Stiletti’s cell phone rang.

“Yeah, Stiletti. What did you find?”

Bennett continued to read the files on the computer.

“No bad guy. That’s good. What about the vic- yer kidding! She’s alive?”

“The Leery woman was at Brock’s apartment?” Bennett asked.

“Keep everyone but crime scene the hell out of that place. Where did they take her? Yeah, I know where it is. No one goes in, get me?” Stiletti slapped his cell phone shut and pocketed it.

“They found Leery. She’s beat all to hell but she’s alive. The uniform that was first on scene thought he heard something from the bedroom before he kicked the door in but no luck.”

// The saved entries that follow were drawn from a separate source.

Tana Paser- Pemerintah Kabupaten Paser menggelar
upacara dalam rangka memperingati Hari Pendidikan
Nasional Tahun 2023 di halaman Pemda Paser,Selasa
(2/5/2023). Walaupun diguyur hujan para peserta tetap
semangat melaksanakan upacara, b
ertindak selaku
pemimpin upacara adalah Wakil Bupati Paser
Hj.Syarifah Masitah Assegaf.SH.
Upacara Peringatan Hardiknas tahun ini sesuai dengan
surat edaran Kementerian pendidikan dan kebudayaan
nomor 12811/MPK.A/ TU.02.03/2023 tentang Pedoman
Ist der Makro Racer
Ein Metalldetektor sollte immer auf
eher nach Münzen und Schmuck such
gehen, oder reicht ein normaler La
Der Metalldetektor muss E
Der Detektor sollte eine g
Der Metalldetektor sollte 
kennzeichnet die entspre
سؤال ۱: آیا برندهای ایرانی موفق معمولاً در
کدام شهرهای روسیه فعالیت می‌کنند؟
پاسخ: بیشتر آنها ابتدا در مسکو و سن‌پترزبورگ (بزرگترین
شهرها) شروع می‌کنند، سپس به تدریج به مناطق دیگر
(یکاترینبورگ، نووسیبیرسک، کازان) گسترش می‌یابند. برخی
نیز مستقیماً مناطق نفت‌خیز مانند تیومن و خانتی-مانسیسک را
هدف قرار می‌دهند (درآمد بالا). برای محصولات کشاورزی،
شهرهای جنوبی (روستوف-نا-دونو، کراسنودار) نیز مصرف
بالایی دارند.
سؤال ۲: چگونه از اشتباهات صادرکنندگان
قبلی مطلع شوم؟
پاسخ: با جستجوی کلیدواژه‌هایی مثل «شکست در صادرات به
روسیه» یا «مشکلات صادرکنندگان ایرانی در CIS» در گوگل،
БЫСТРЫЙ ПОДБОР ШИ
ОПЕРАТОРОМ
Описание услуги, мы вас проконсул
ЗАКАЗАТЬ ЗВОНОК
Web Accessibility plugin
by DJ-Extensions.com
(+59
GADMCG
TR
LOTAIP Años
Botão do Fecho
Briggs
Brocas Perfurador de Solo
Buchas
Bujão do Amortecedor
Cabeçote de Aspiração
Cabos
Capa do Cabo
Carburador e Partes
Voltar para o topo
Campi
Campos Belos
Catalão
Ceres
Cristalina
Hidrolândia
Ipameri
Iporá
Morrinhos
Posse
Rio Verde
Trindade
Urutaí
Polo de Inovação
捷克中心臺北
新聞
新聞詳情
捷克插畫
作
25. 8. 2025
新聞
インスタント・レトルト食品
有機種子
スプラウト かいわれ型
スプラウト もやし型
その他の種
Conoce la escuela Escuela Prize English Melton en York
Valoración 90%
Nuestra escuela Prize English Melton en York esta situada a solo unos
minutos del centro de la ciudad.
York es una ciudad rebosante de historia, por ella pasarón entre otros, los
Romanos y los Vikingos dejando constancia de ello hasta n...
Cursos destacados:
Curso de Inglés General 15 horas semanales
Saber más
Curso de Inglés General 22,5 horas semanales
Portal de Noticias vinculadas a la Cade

“Guy’s lucky. So barring any contradiction from the C.S.I. guys this is the real deal. We got Venom and he’s on the warpath.” Bennett retrieved his coat from the back of the chair.

“Right. You want the Brock place or the Leery woman?”

“I’ll take Brock’s but I got a phone call to make first,” Bennett said.

“I agree, call ‘em in. We’ll meet up at O’Malley’s to compare notes.” Stiletti charged out of the computer bay.

Bennett scanned the small laminated card of phone numbers he kept in his wallet. It wasn’t the first time he had used the card for this specific number. Living in New York, Manhattan especially, you were a prepared cop or a dead one.

Bennett picked up the desk phone and dialed.

“Code Blue? This is Detective Dwayne Bennett, hope you‘re in the mood for some action.”


ESSENCE OF VENOM


Sounds like something you might find on a warlock’s shelf.

Anyway, I am the new writer for Venom here at Marvel 2000. Where has Mr. Faynberg gone? Why isn’t he writing this? These issues do not concern us. The title that was left dangling like a piece of flesh over the tiger pit has been snatched away into the darkness.

I’m C. William Russette and I’ll be your writer for the duration of this run. My job, given by the trusting D. Golightly, is to tie off and cauterize this limb, left bleeding for so long. I’m wrapping it up, okay?

Do I like Venom? No, not really. Have I read the work that I’m taking over? Yes, I did. I’ve gone a bit deeper than that, too. Off the deep end? Perhaps. The reason I took this gig wasn’t just to get a foot in the old M2K door. It was because of what Mr. Faynberg did with this tired, misused Spider-man villain. He is a villain. He is also insane. Anyone so filled with hate that he thinks wearing what is essentially an alien leech is off his rocker in the worst way. The very idea of wearing another life form all over my body creeps me out somethin’ fierce. That’s why I’m writing it.

Mr. Faynberg took a boring commodity and slung it in an entirely new direction. I am going to write this in what I feel is a logical conclusion. I gotta admit, I’m havin’ fun doing it.

Did I meet the mission? You, reader, will have to decide that for yourself.